Data Desert in a Goldland
Researchers estimate South Sudan produces about five tonnes of gold yearly, yet official ledgers record virtually none of it. The Ministry of Mining concedes, “there is no formal mining,” and the country stays outside global transparency bodies, leaving production and export figures in complete darkness.
Artisanal Pits and Hidden Players
Gold extraction is overwhelmingly artisanal, concentrated in Eastern and Central Equatoria. Tens of thousands of miners work with rudimentary tools, often under hazardous conditions.
Limited state oversight has allowed international traders, local powerbrokers and foreign middlemen to dominate the value chain, turning pits into micro-economies beyond government reach.
Smuggling Corridors to Gulf and East Africa
With porous borders and non-competitive official prices, gold routinely leaves South Sudan on informal routes into Uganda and Kenya or aboard flights from Juba to Dubai.
The United Arab Emirates declared imports worth only USD 20-27 million in the past two years, a fraction of estimated output, suggesting widespread re-labeling of South Sudanese bullion as Ugandan or Kenyan before re-export.

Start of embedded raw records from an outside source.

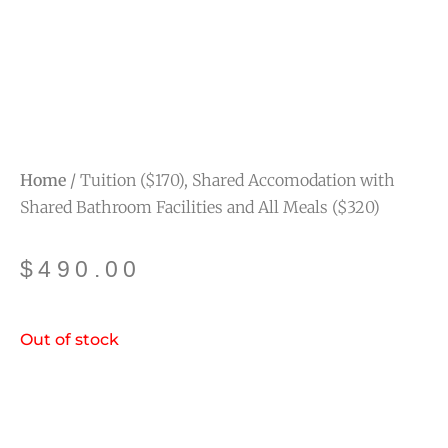
Home
/ Tuition ($170), Shared Accomodation with
Shared Bathroom Facilities and All Meals ($320)
$
490.00
Out of stock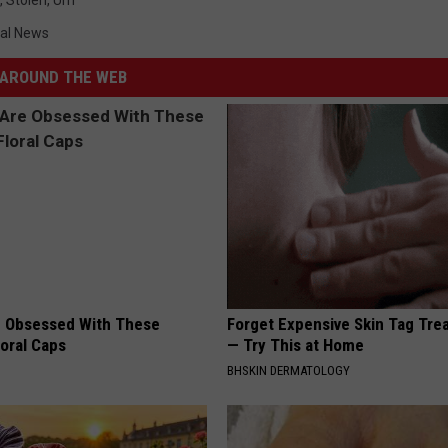
,
Stolen
,
Urn
al News
AROUND THE WEB
 Obsessed With These
Forget Expensive Skin Tag Tr
loral Caps
— Try This at Home
BHSKIN DERMATOLOGY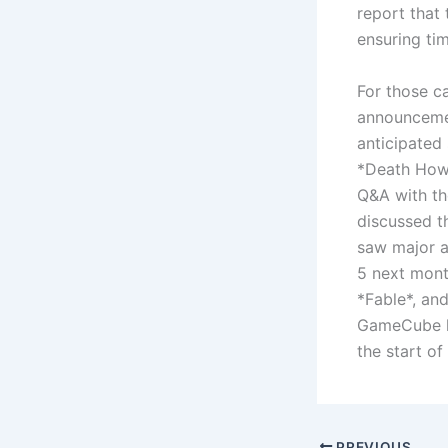
report that
ensuring tim
For those c
announcemen
anticipated 
*Death Howl*
Q&A with th
discussed t
saw major a
5 next mont
*Fable*, an
GameCube li
the start of
PREVIOUS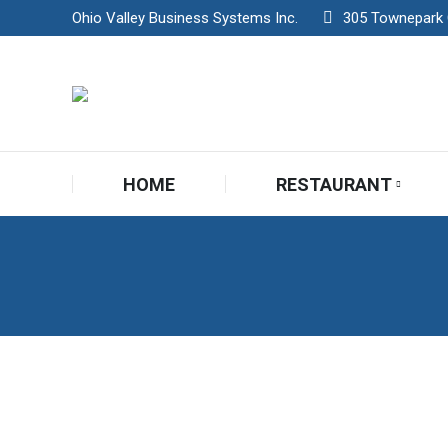
Ohio Valley Business Systems Inc.
305 Townepark Ci
HOME
RESTAURANT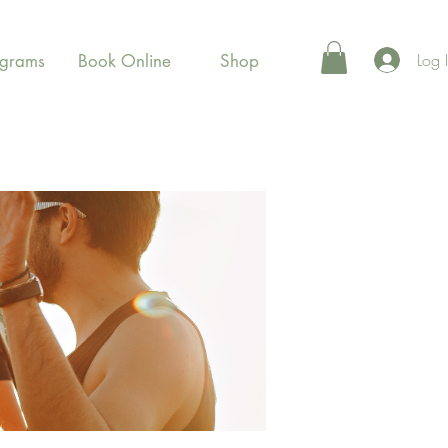
Log 
ograms
Book Online
Shop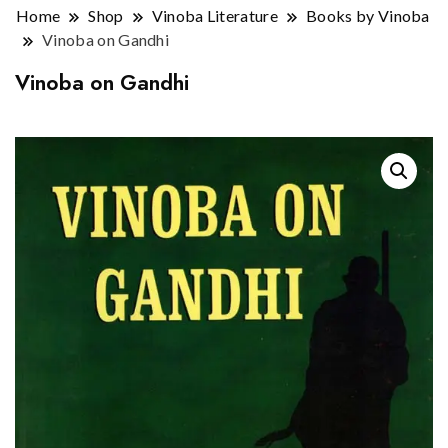
Home
Shop
Vinoba Literature
Books by Vinoba
Vinoba on Gandhi
Vinoba on Gandhi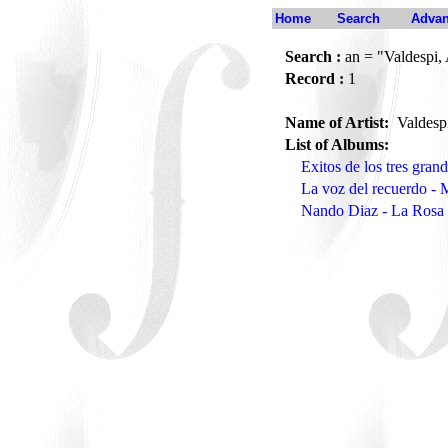
Home
Search
Advan
Search :
an = "Valdespi, 
Record :
1
Name of Artist:
Valdesp
List of Albums:
Exitos de los tres gran
La voz del recuerdo -
Nando Diaz - La Rosa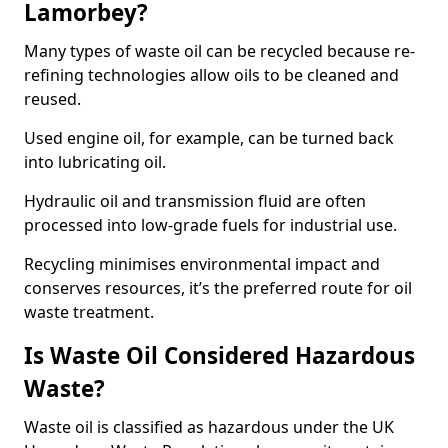
Lamorbey?
Many types of waste oil can be recycled because re-
refining technologies allow oils to be cleaned and
reused.
Used engine oil, for example, can be turned back
into lubricating oil.
Hydraulic oil and transmission fluid are often
processed into low-grade fuels for industrial use.
Recycling minimises environmental impact and
conserves resources, it’s the preferred route for oil
waste treatment.
Is Waste Oil Considered Hazardous
Waste?
Waste oil is classified as hazardous under the UK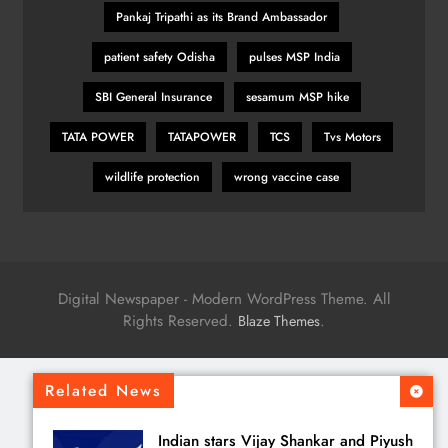
Pankaj Tripathi as its Brand Ambassador
patient safety Odisha
pulses MSP India
SBI General Insurance
sesamum MSP hike
TATA POWER
TATAPOWER
TCS
Tvs Motors
wildlife protection
wrong vaccine case
Digital Newspaper - Modern WordPress Theme. All
Rights Reserved.
.
Blaze Themes
Related News
Indian stars Vijay Shankar and Piyush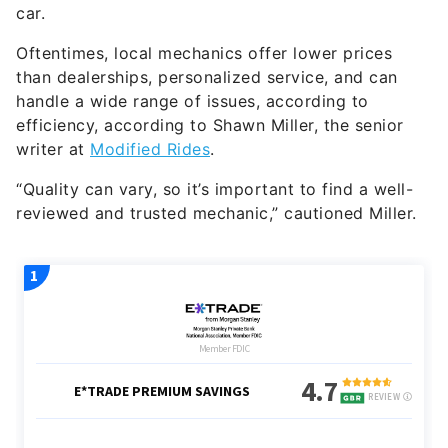
car.
Oftentimes, local mechanics offer lower prices
than dealerships, personalized service, and can
handle a wide range of issues, according to
efficiency, according to Shawn Miller, the senior
writer at
Modified Rides
.
“Quality can vary, so it’s important to find a well-
reviewed and trusted mechanic,” cautioned Miller.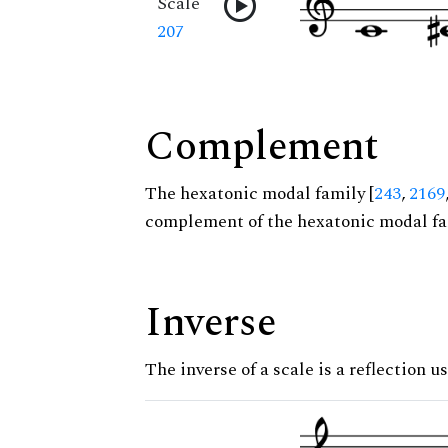
Scale
207
Complement
The hexatonic modal family [
243
,
2169
complement of the hexatonic modal fa
Inverse
The inverse of a scale is a reflection us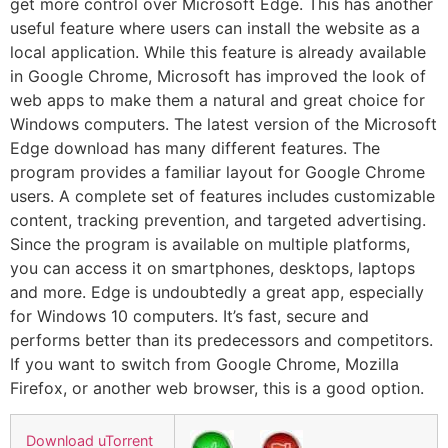
get more control over Microsoft Edge. This has another
useful feature where users can install the website as a
local application. While this feature is already available
in Google Chrome, Microsoft has improved the look of
web apps to make them a natural and great choice for
Windows computers. The latest version of the Microsoft
Edge download has many different features. The
program provides a familiar layout for Google Chrome
users. A complete set of features includes customizable
content, tracking prevention, and targeted advertising.
Since the program is available on multiple platforms,
you can access it on smartphones, desktops, laptops
and more. Edge is undoubtedly a great app, especially
for Windows 10 computers. It’s fast, secure and
performs better than its predecessors and competitors.
If you want to switch from Google Chrome, Mozilla
Firefox, or another web browser, this is a good option.
Download uTorrent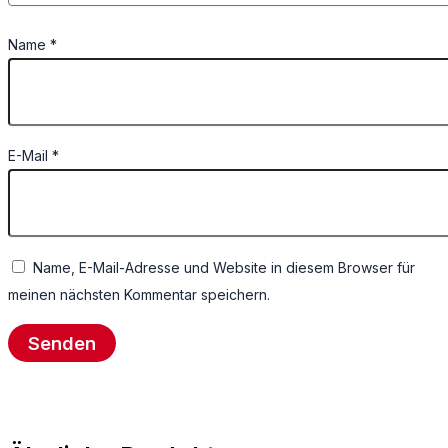
Name
*
E-Mail
*
Name, E-Mail-Adresse und Website in diesem Browser für
meinen nächsten Kommentar speichern.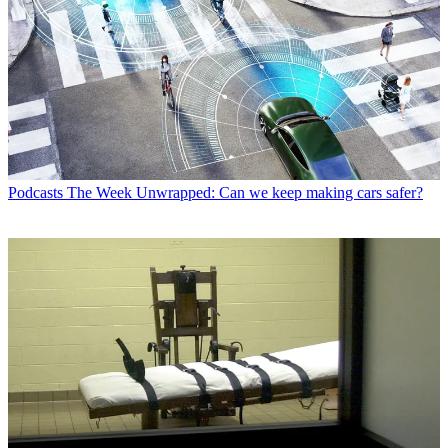
Podcasts
The Week Unwrapped: Can we keep making cars safer?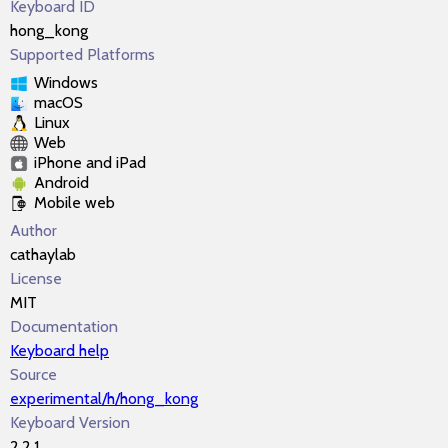
Keyboard ID
hong_kong
Supported Platforms
Windows
macOS
Linux
Web
iPhone and iPad
Android
Mobile web
Author
cathaylab
License
MIT
Documentation
Keyboard help
Source
experimental/h/hong_kong
Keyboard Version
2.2.1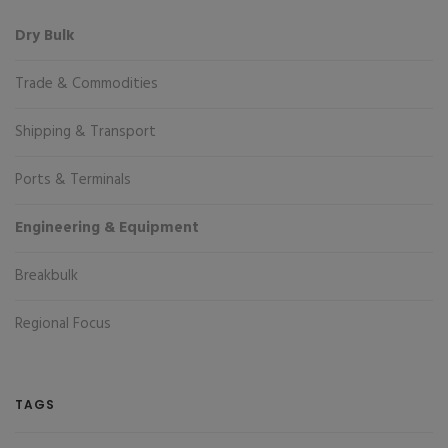
Dry Bulk
Trade & Commodities
Shipping & Transport
Ports & Terminals
Engineering & Equipment
Breakbulk
Regional Focus
TAGS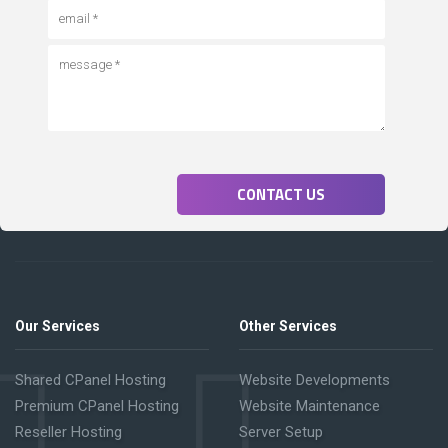
CONTACT US
Our Services
Other Services
Shared CPanel Hosting
Website Developments
Premium CPanel Hosting
Website Maintenance
Reseller Hosting
Server Setup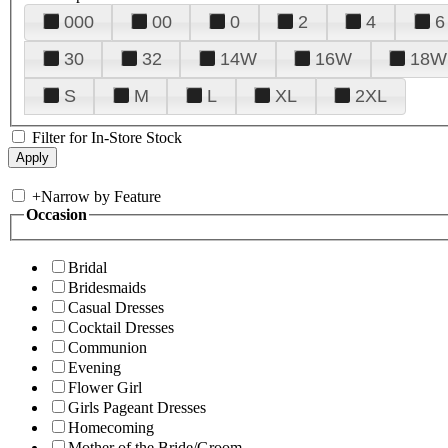
000
00
0
2
4
6
30
32
14W
16W
18W
S
M
L
XL
2XL
Filter for In-Store Stock
+
Narrow by Feature
Occasion
Bridal
Bridesmaids
Casual Dresses
Cocktail Dresses
Communion
Evening
Flower Girl
Girls Pageant Dresses
Homecoming
Mother of the Bride/Groom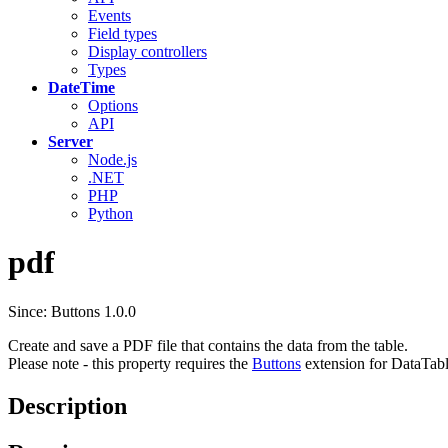
Events
Field types
Display controllers
Types
DateTime
Options
API
Server
Node.js
.NET
PHP
Python
pdf
Since: Buttons 1.0.0
Create and save a PDF file that contains the data from the table.
Please note - this property requires the
Buttons
extension for DataTabl
Description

Armed Groups and Informal Taxation
Armed actors, including the South Sudan People’s Defence Force, SPLA-IO and the National Salvation Front, levy unofficial taxes, seize pits or mine directly to supplement low salaries, embedding conflict incentives in the sector.
Analysts warn that the country has also become a transit hub for gold smuggled from war-torn Sudan, with flights reportedly involving multiple security services and Sudan’s Rapid Support Forces.
Prospects for Formalisation
Juba earmarked USD 65 million last year for geological mapping, hoping to lure industrial investors deterred by decades of unrest and perceived kleptocracy.
SWISSAID argues that without credible data, stronger institutions and security guarantees, the country will keep losing millions in revenue while fragile communities shoulder the environmental and social costs.